In 2010, when Barkowski joined the Red Sox as an ambassador, the organization had 500 employees, all part of the Boston Red Sox and the New England Sports Network (NESN). It had recently bought 50 percent of the NASCAR team Roush Fenway Racing. In 2010, FSG acquired the Liverpool Football Club in the English Premier League (EPL), now one of the most valuable sports properties in the world.
“That’s a testament to FSG’s leadership and ownership,” Barkowski said. “I believe we were the second American ownership group in the EPL, which today is such a giant. It’s become so popular in the United States over the past decade. It’s easy to look back and think, ‘Oh, yeah, that’s obvious,’ but at the time, Liverpool was on the brink of bankruptcy. FSG went over and acquired it for almost pennies on the dollar because it had been run so poorly. Over the past decade plus, we’ve built this incredible juggernaut on both the competition and commercial sides.”
Barkowski describes today’s organization, with close to 2,000 employees, as “opportunistically built.”
She said, “FSG’s investors just saw opportunities like Liverpool Football Club and jumped. It’s really pushed a lot of conglomerates like us to professionalize in a way that sports teams previously have never really been run. They’ve often been family-owned trophy assets where the owners show up to the game and that’s it. Teams have been handed down generation after generation, but over the past 10 to 15 years, that has changed.”
Barkowski is confident that FSG will now apply that same energy and know-how to expanding the PGA Tour. “At the end of the day, we want to create a compelling competition that people feel that they have to tune in for every week,” she said.
“Today the PGA Tour generates about $2.2 billion in revenue. The National Hockey League brings in about $6 billion, Major League Baseball $9 billion to $10 billion, the National Basketball Association $10 billion to $12 billion, and the National Football League about $20 billion. There’s a lot of opportunity there. We think that this business could be three times the size.”
Barkowski is pleased by the progress that has already been made since SSG’s investment in the PGA Tour. The organization is exploring ways to improve the quality of the events, considering how golf might be made more exciting to fans.
Working with former Red Sox general manager and FSG partner and advisor Theo Epstein and members of a working group of PGA Tour employees, Barkowski is looking at possible changes to the game’s rules.
Epstein, who recently worked with Major League Baseball to oversee its new rule changes, “has the expertise and experience to look at a product and help make it more exciting, to create drama and rivalry and really engage the fan and the viewer,” Barkowski said.
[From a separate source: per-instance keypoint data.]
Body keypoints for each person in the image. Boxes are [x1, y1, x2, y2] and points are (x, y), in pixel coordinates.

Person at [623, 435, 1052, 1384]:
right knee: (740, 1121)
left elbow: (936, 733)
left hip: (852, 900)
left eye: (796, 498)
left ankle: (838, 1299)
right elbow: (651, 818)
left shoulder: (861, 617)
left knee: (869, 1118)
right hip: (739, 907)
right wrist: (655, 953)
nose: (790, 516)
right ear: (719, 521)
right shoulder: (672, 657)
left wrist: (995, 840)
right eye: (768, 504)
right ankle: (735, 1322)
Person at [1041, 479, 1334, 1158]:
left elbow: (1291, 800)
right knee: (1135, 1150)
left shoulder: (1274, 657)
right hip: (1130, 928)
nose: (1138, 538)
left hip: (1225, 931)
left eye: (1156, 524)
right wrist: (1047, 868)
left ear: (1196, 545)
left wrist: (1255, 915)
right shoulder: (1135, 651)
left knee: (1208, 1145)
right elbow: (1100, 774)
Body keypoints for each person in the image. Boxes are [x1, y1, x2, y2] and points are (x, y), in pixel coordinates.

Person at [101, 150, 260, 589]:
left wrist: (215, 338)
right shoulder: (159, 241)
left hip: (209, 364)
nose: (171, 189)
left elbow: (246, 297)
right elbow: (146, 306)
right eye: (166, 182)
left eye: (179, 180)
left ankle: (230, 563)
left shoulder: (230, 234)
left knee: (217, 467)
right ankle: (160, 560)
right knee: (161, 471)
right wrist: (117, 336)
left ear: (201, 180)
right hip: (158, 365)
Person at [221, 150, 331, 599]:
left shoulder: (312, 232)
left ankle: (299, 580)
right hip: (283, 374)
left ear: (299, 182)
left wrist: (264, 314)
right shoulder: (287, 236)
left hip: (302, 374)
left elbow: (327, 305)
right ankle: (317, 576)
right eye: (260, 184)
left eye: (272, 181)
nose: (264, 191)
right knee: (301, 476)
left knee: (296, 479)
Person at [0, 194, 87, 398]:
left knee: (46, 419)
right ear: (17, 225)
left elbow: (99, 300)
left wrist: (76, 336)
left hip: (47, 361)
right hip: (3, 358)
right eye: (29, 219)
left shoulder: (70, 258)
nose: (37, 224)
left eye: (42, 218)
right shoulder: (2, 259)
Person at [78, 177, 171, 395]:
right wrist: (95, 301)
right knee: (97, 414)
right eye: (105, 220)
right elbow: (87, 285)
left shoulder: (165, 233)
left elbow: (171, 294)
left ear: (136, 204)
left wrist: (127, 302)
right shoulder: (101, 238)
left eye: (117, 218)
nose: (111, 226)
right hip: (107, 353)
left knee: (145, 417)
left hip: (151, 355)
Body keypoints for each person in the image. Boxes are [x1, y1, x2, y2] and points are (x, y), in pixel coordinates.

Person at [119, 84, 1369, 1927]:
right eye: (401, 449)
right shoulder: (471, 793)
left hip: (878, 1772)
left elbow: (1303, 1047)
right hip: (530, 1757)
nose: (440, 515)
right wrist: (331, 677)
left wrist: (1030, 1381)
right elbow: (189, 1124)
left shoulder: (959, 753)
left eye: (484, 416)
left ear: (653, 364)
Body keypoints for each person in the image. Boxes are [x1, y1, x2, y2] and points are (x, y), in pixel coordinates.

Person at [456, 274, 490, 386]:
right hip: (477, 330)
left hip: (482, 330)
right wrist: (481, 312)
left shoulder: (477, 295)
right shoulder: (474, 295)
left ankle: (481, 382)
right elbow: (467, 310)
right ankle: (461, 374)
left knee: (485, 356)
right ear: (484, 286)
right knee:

She is also working with FSG’s real estate team and the PGA Tour to review its real estate portfolio and options. “I see my role as one of facilitating progress,” she said. “It’s a little similar to maybe an operating partner at a private equity firm. You bring operating expertise and an understanding of what the investors expect to see and the progress they expect to make. You support that effort.”
And she has no regrets about her decision after college to stick with the Red Sox. “The cool thing about working at FSG,” she said, “and we talk about it in our growth and strategy team all the time, is you never know what opportunity is going to present itself and where we’re going to be. If you had asked us 18 months ago about the PGA Tour, we’d be like, ‘What?’ And now, a year later, I’m all golf.”
And how is her golf game, now that she is working full-time promoting men’s professional golf? “I used to play around with my siblings at Franklin Park Golf course in Dorchester,” she said. “They have a caddy program during the summer for kids who grow up in Boston, and my brothers actually ran the caddy program one summer in high school. But I’m not really a golfer.
“I can hit the ball,” she said with a smile, “but I’ve got to work on my game a little bit if I’m going to be playing around with professional golfers.”